Phylogenetic analyses over the last two decades have united a few small, and previously orphan clades, the nematodermatids, acoels and xenoturbelids, into the phylum Xenacoelomorpha. Some phylogenetic analyses support a sister relationship between Xenacoelomorpha and Ambulacraria (Xenambulacraria), while others suggest that Xenacoelomorpha may be sister to the rest of the Bilateria (Nephrozoa). An understanding of the cell type complements of Xenacoelomorphs is essential to assessing these alternatives as well as to our broader understanding of bilaterian cell type evolution. Employing whole organism single-cell RNA-seq in the marine xenacoelomorph worm Xenoturbella bocki, we show that Xenambulacrarian nerve nets share regulatory features and a peptidergic identity with those found in cnidarians and protostomes and more broadly share muscle and gland cell similarities with other metazoans. Taken together, these data are consistent with broad homologies of animal gland, muscle, and neurons as well as more specific affinities between Xenoturbella and acoel gut and epidermal tissues, consistent with the monophyly of Xenacoelomorpha.

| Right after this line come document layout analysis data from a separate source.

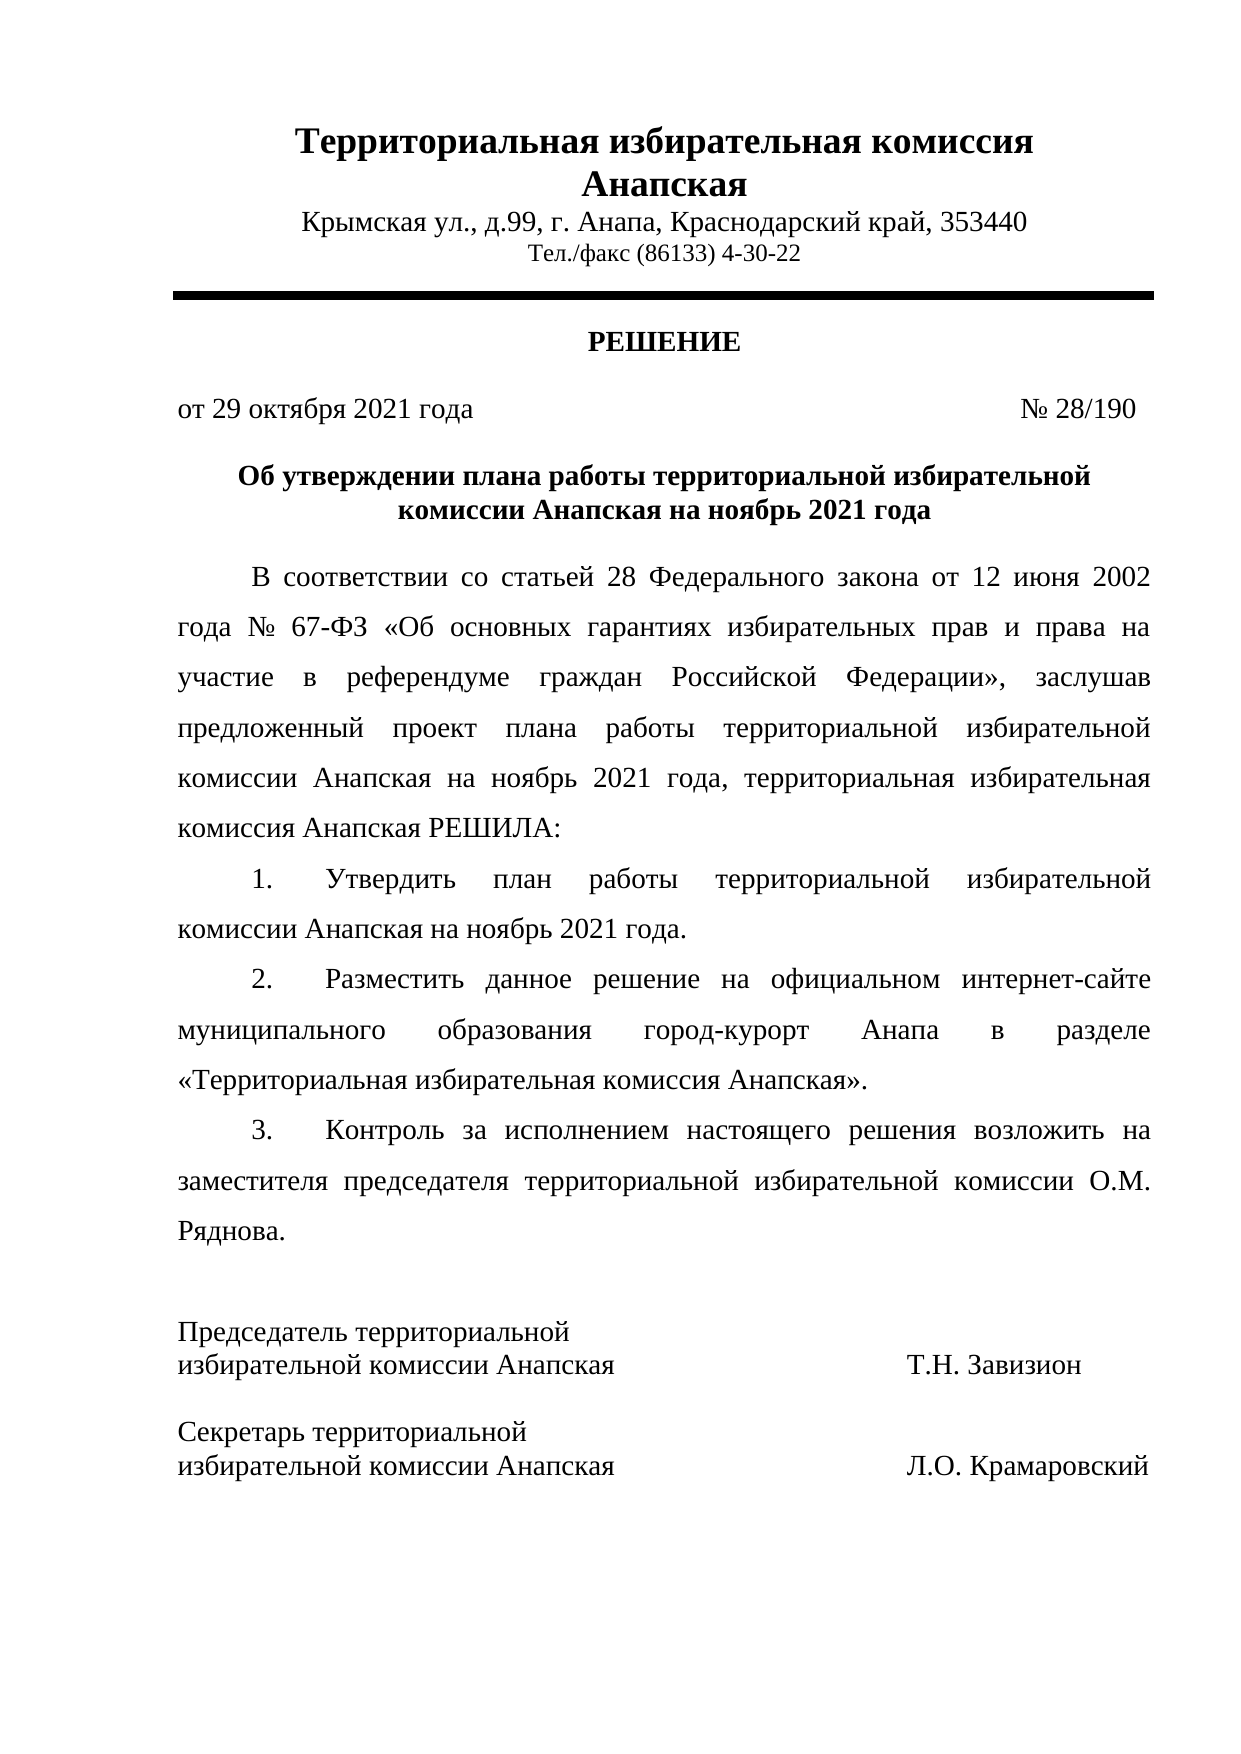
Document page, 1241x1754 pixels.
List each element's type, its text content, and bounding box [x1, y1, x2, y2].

text Председатель территориальной [177, 1314, 1152, 1347]
list Утвердить план работы территориальной избирательной комиссии Анапская на ноябрь 2021 года. [177, 861, 1152, 945]
text Секретарь территориальной [177, 1414, 1152, 1448]
subtitle Крымская ул., д.99, г. Анапа, Краснодарский край, 353440 [177, 204, 1152, 238]
text Тел./факс (86133) 4-30-22 [177, 238, 1152, 267]
text избирательной комиссии Анапская Л.О. Крамаровский [177, 1448, 1152, 1481]
text В соответствии со статьей 28 Федерального закона от 12 июня 2002 года № 67-ФЗ «Об основных гарантиях избирательных прав и права на участие в референдуме граждан Российской Федерации», заслушав предложенный проект плана работы территориальной избирательной комиссии Анапская на ноябрь 2021 года, территориальная избирательная комиссия Анапская РЕШИЛА: [177, 559, 1152, 844]
text Об утверждении плана работы территориальной избирательной комиссии Анапская на ноябрь 2021 года [177, 458, 1152, 525]
text РЕШЕНИЕ [177, 324, 1152, 358]
title Территориальная избирательная комиссия [177, 118, 1152, 161]
text от 29 октября 2021 года № 28/190 [177, 391, 1152, 425]
list Разместить данное решение на официальном интернет-сайте муниципального образования город-курорт Анапа в разделе «Территориальная избирательная комиссия Анапская». [177, 961, 1152, 1096]
list Контроль за исполнением настоящего решения возложить на заместителя председателя территориальной избирательной комиссии О.М. Ряднова. [177, 1112, 1152, 1247]
text Анапская [177, 161, 1152, 204]
text избирательной комиссии Анапская Т.Н. Завизион [177, 1347, 1152, 1381]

过去二十年的系统发育分析将一些小的、以前的孤儿进化枝，即线虫类、无腔动物类和异涡类动物，统一到异类动物门中。一些系统发育分析支持 Xenacoelomorpha 和 Ambulacraria (Xenambulacraria) 之间的姐妹关系，而其他分析则表明 Xenacoelomorpha 可能是其他两侧对称动物 (Nephrozoa) 的姐妹关系。了解异腔体细胞类型的补充对于评估这些替代方案以及我们对两侧对称动物细胞类型进化的更广泛理解至关重要。通过对海洋异腔蠕虫Xenoturbella bocki进行全生物体单细胞 RNA 测序，我们发现异腔蠕虫神经网络与刺胞动物和原口动物中发现的神经网络具有调节特征和肽能特性，并且与其他后生动物更广泛地具有肌肉和腺细胞相似性。总而言之，这些数据与动物腺体、肌肉和神经元的广泛同源性以及异涡虫与无腔肠道和表皮组织之间更具体的亲和力一致，与异腔虫的单系一致。